▶ _TASK TO CARRY OUT_
What is the number of lines in the entries that include the word "rotate"? Respond with the number only.

▶ _MATERIAL FOR THIS EXERCISE_
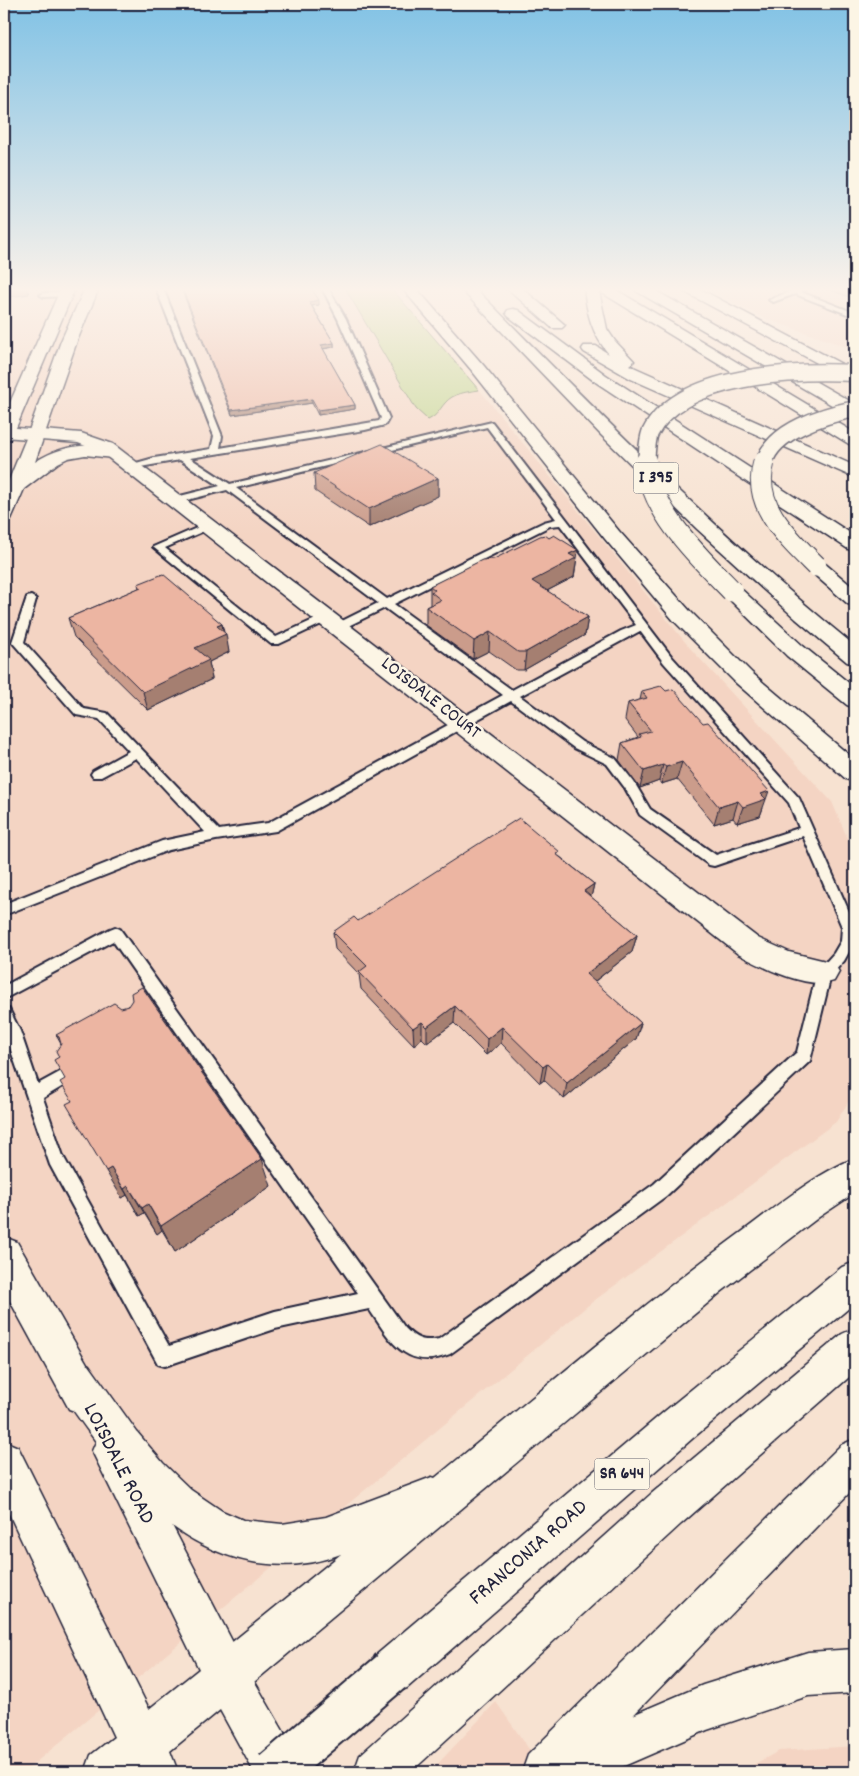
<svg xmlns="http://www.w3.org/2000/svg" width="859" height="1776" viewBox="0 0 859 1776" font-family="Dekko,sans-serif">
  <rect width="100%" height="100%" fill="#f7e2d1"/>
  <filter id="ink" filterUnits="userSpaceOnUse"><feTurbulence type="fractalNoise" baseFrequency=".02" numOctaves="2"/><feDisplacementMap in="SourceGraphic" scale="10" xChannelSelector="R" yChannelSelector="G"/><feConvolveMatrix kernelMatrix="1 2 1 2 8 2 1 2 1" color-interpolation-filters="sRGB"/></filter>
  <g filter="url(#ink)">
    <g fill="#f4d4c3">
      <path d="M4,288H369L447,350L690,648L832,802L855,856V1091L836,1122L591,1303L24,1772H4Z"/>
      <path d="M705,288H855V350L764,318Z"/>
      <path d="M496,1702L545,1772H430Z"/>
      <path d="M855,1746V1772H740L779,1751Z"/>
    </g>
    <path fill="#bed48a" stroke="#707b62" d="M345,288H391L479,390C467,392 453,393 445,403C438,411 438,415 428,420L416,409Z"/>
    <g fill="none" stroke-linecap="round" stroke-linejoin="round">
      <g stroke="#22223b" stroke-width="4">
        <g id="service">
          <path d="M156,288H163L222,436L220,448L379,421L381,418L338,319L322,288H328L346,319L389,418L385,425L365,430L190,458L230,484L492,422L672,657L799,798L855,925V941L844,961L831,975L810,1061L666,1196L450,1354C406,1372 390,1340 369,1309L275,1329L165,1366L158,1364L50,1165L4,1030V1008L9,1009L20,1031L38,1084L69,1067L75,1069L77,1074L75,1079L43,1098L63,1156L169,1346L275,1311L358,1293L113,941L4,999V986L110,929L115,927L120,929L405,1328C416,1339 423,1342 439,1339L654,1184L797,1052L817,972L834,953L841,941L842,927L803,836L714,866L709,865L640,815L625,788L607,764L574,748L511,701L276,831L216,840L169,850L4,915V904L162,841L205,832L136,758L101,777H93L91,774L93,771L129,751L99,719L76,715L12,642L27,597L31,596L36,599L24,642L84,709L107,713L219,830L268,823L503,695L385,608L342,629H334L333,627L334,625L378,603L227,490L175,503L172,502V498L220,486L180,460L129,469V465L154,458L211,449L214,436ZM487,427L556,519L544,522L387,599L236,488ZM560,525L636,625L621,631L512,690L394,604L550,526ZM640,631L664,663L789,803L799,828L716,855L650,809L634,782L615,758L582,742L520,696Z"/>
          <path d="M798,288H806L801,292L855,313V317L795,294L773,302L769,300Z"/>
          <path d="M65,292H68V296L44,297L40,295L44,293Z"/>
          <path d="M208,523L211,524V528L165,548L276,637L322,616H330L331,618L330,620L279,644H271L153,547Z"/>
        </g>
      </g>
      <g stroke="#22223b" stroke-width="3">
        <path id="minor" d="M4,427L81,433L113,444L758,938L789,952L834,963L839,972L834,981C807,990 762,967 738,954L101,452L78,443L4,437Z"/>
      </g>
      <g stroke="#22223b" stroke-width="3">
        <g id="secondary">
          <path d="M61,288H75L13,435L10,439L4,440V416Z"/>
          <path d="M85,288H99L77,341L35,462C61,445 89,442 119,449L122,453L119,457L113,458L85,455L68,458L58,463L24,489L11,519L4,521V492L27,436L61,341Z"/>
          <path d="M4,1237L17,1242L97,1381L102,1395L97,1409L83,1414L69,1409L4,1290Z"/>
          <path d="M112,1431L126,1437L242,1660L297,1755L303,1772H254L220,1710L170,1751L178,1772H85L91,1755L114,1737L4,1503V1441L18,1447L149,1709L199,1669L92,1451L98,1437Z"/>
        </g>
      </g>
      <g stroke="#22223b" stroke-width="3">
        <g id="primary">
          <path d="M855,1158V1193L819,1217L721,1292L242,1692L226,1698L210,1692L204,1676L210,1660L341,1554C278,1578 215,1560 164,1520C137,1499 116,1470 97,1443C82,1422 65,1402 56,1379L61,1365L75,1360L89,1365L137,1432L163,1463L191,1490L222,1511L243,1520L282,1524L326,1517L432,1477L435,1478C534,1397 632,1313 735,1237C772,1210 813,1175 855,1158Z"/>
          <path d="M855,1262V1303L693,1438L407,1688L391,1694L375,1688L369,1672L375,1656L665,1411L842,1267Z"/>
          <path d="M855,1328V1372L681,1524L411,1772H354L360,1755L651,1494L842,1334Z"/>
          <path d="M855,1439V1487L578,1772H522L528,1755L841,1445Z"/>
        </g>
      </g>
      <g stroke="#22223b" stroke-width="3">
        <g id="motorway">
          <path d="M402,288H416L484,366L619,531L690,611L752,673L855,760V782L846,779L736,683L674,621L605,539L473,372Z"/>
          <path d="M460,288H475C597,412 720,536 855,646V664L847,662L796,619L697,529L601,435Z"/>
          <path d="M507,288H522L565,325L562,328H552Z"/>
          <path d="M584,288H613L855,433V445L849,444L599,291L607,329L615,341L634,361L629,365L855,466V478L631,379L584,352L582,349L584,346H596L609,354C592,334 587,314 584,288Z"/>
          <path d="M634,288H651L855,404V416L849,415L636,291Z"/>
          <path d="M681,288H698L855,371V382L849,380L683,291Z"/>
          <path d="M513,309L518,310L606,375L855,536V551L848,549L594,381L508,316L506,313L508,310Z"/>
          <path d="M816,560L823,562L855,589V606L848,604L809,570L806,566L809,562Z"/>
          <path d="M732,585L739,587L803,646L855,688V708L847,705L787,656L725,595L722,591L725,587Z"/>
          <path d="M855,1649V1693L808,1696L707,1730L610,1772H533L539,1755L703,1685L808,1652Z"/>
        </g>
      </g>
      <use href="#service" fill="#fcf5e5" fill-rule="evenodd"/>
      <use href="#minor" fill="#fcf5e5" fill-rule="evenodd"/>
      <use href="#secondary" fill="#fcf5e5" fill-rule="evenodd"/>
      <use href="#primary" fill="#fcf5e5" fill-rule="evenodd"/>
      <use href="#motorway" fill="#fcf5e5" fill-rule="evenodd"/>
      <g stroke="#22223b" stroke-width="46" stroke-linecap="butt">
        <path id="primary-bridge" d="M274,1772L391,1672"/>
      </g>
      <g stroke="#22223b" stroke-width="19" stroke-linecap="butt">
        <g id="motorway-bridge-far1">
          <path d="M646,463C647,454 647,441 650,433C680,373 798,370 855,373"/>
          <path d="M764,463C773,430 825,415 855,409"/>
        </g>
      </g>
      <g stroke="#22223b" stroke-width="23" stroke-linecap="butt">
        <g id="motorway-bridge">
          <path d="M646,462C652,513 698,556 732,591"/>
          <path d="M764,462C751,505 788,538 816,566"/>
        </g>
      </g>
      <use href="#primary-bridge" stroke="#fcf5e5" stroke-width="42"/>
      <use href="#motorway-bridge-far1" stroke="#fcf5e5" stroke-width="16"/>
      <use href="#motorway-bridge" stroke="#fcf5e5" stroke-width="21"/>
    </g>
    <g fill="#cb9c8b" stroke="#22223b">
      <path d="M181,288H311L319,305L312,306L334,343V347L323,349L355,405V409L318,415L312,403L232,415Z"/>
      <path d="M825,288H855V299Z"/>
      <path d="M314,473L438,478V496L369,527L315,491Z"/>
      <path d="M549,538L578,550L574,577L547,591L588,617L585,635L524,670H516L489,651L473,659L426,625V607L430,605V586L494,559Z"/>
      <path d="M138,584L222,624L229,652L209,662L212,679L148,710L74,637L68,618L139,588Z"/>
      <path d="M642,691L763,808L760,816L737,823L733,818L714,824L677,779L661,784L659,781L640,788L619,760L622,743L638,737L625,720L628,703L640,700Z"/>
      <path d="M559,856L594,884L591,897L637,935L632,952L594,982L641,1023L636,1039L564,1099L544,1080L540,1083L501,1043L486,1055L454,1023L427,1043L422,1038L414,1045L361,989L359,974L335,949L333,932L358,921Z"/>
      <path d="M56,1035L271,1186L175,1252L162,1230L157,1234L144,1213L139,1216L127,1195L122,1198L72,1101L59,1057L61,1044Z"/>
    </g>
    <g fill="#a57f71" stroke="#22223b">
      <path d="M4,288H27L29,294L4,298Z"/>
      <path d="M319,300V305L310,306L309,302Z"/>
      <path d="M334,343V347L321,349V345Z"/>
      <path d="M312,399V403L232,415L231,410Z"/>
      <path d="M355,405V409L318,415V410Z"/>
      <path d="M438,478V496L369,527V509Z"/>
      <path d="M578,550L574,577L531,599L532,581L569,554Z"/>
      <path d="M588,617L585,635L524,670L526,652Z"/>
      <path d="M222,624L224,635L226,634L229,652L209,662L212,679L148,710L143,692L195,648L217,626Z"/>
      <path d="M490,632L489,651L473,659L474,641Z"/>
      <path d="M682,762L677,779L661,784L666,767Z"/>
      <path d="M663,765L659,781L640,788L644,771Z"/>
      <path d="M769,791L760,816L737,823L743,807L761,794Z"/>
      <path d="M738,801L733,818L714,824L719,807Z"/>
      <path d="M594,884L590,902L584,891Z"/>
      <path d="M637,935L632,952L582,991L586,974Z"/>
      <path d="M455,1006L454,1023L427,1043V1027Z"/>
      <path d="M422,1022V1038L414,1045L413,1028Z"/>
      <path d="M641,1023L636,1039L564,1099L567,1083Z"/>
      <path d="M502,1027L501,1043L486,1055L487,1039Z"/>
      <path d="M547,1064L544,1080L540,1083L543,1067Z"/>
      <path d="M262,1159L271,1186L175,1252L161,1226Z"/>
      <path d="M111,1168L127,1195L122,1198L106,1171Z"/>
      <path d="M128,1186L144,1213L139,1216L124,1189Z"/>
      <path d="M148,1204L162,1230L157,1234L142,1208Z"/>
    </g>
    <g fill="#ecb5a2" stroke="#22223b">
      <path d="M182,288H311L319,300L309,302L334,343L321,345L355,405L318,410L312,399L231,410Z"/>
      <path d="M382,444L438,478L369,509L314,473Z"/>
      <path d="M545,535L549,538L554,535L578,550L569,554L576,558L532,581L588,617L526,652H518L490,632L474,641L426,607L441,600L431,592L435,590L430,586L482,560L494,559L540,536Z"/>
      <path d="M163,574L222,624L217,626L226,634L195,648L209,660L143,692L68,618L141,587L138,584Z"/>
      <path d="M661,686L666,691L673,689L703,723L708,722L769,791L761,794L766,799L743,807L738,801L719,807L682,762L666,767L663,765L644,771L622,743L641,737L639,734L651,731L628,703L647,698L642,691Z"/>
      <path d="M519,818L560,852L556,854L594,884L584,891L637,935L586,974L641,1023L567,1083L547,1064L543,1067L502,1027L487,1039L455,1006L427,1027L422,1022L413,1028L359,972L367,966L333,932L354,917L358,921Z"/>
      <path d="M142,987L262,1159L161,1226L148,1204L142,1208L128,1186L124,1189L111,1168L106,1171L66,1104L72,1101L60,1082L65,1079L54,1060L59,1057L56,1051L61,1044L59,1037L56,1035L114,1003L121,1008L128,1006L132,1000L131,993Z"/>
    </g>
  </g>
  <linearGradient id="sky" x2="0" y2="1"><stop stop-color="#81c2e5"/><stop offset="0.54" stop-color="#fbf2ea"/><stop offset="1" stop-color="#fbf2ea" stop-opacity="0"/></linearGradient>
  <rect width="859" height="536" fill="url(#sky)"/>
  <g text-anchor="middle" dominant-baseline="central" stroke-width="5" stroke-linejoin="round" paint-order="stroke">
    <g fill="#fcf5e5" stroke="#63616e" stroke-width="1">
      <rect x="633.5" y="462.5" width="45" height="31" rx="4"/>
      <rect x="594.5" y="1458.5" width="55" height="31" rx="4"/>
    </g>
    <g font-size="18" font-weight="bold" fill="#22223b">
      <text x="656" y="478">I 395</text>
      <text x="622" y="1474">SR 644</text>
    </g>
    <g font-size="19" fill="#22223b" stroke="#fcf5e5">
      <text transform="translate(430 699) rotate(38)">LOISDALE COURT</text>
    </g>
    <g font-size="22" fill="#22223b" stroke="#fcf5e5">
      <text transform="translate(118 1464) rotate(63)">LOISDALE ROAD</text>
      <text transform="translate(529 1553) rotate(-41)">FRANCONIA ROAD</text>
    </g>
  </g>
  <rect width="859" height="1776" fill="none" stroke="#fcf5e5" stroke-width="20"/>
  <rect x="10" y="10" width="839" height="1756" fill="none" stroke="#22223b" stroke-width="2" filter="url(#ink)"/>
</svg>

▶ _YOUR RESPONSE_
3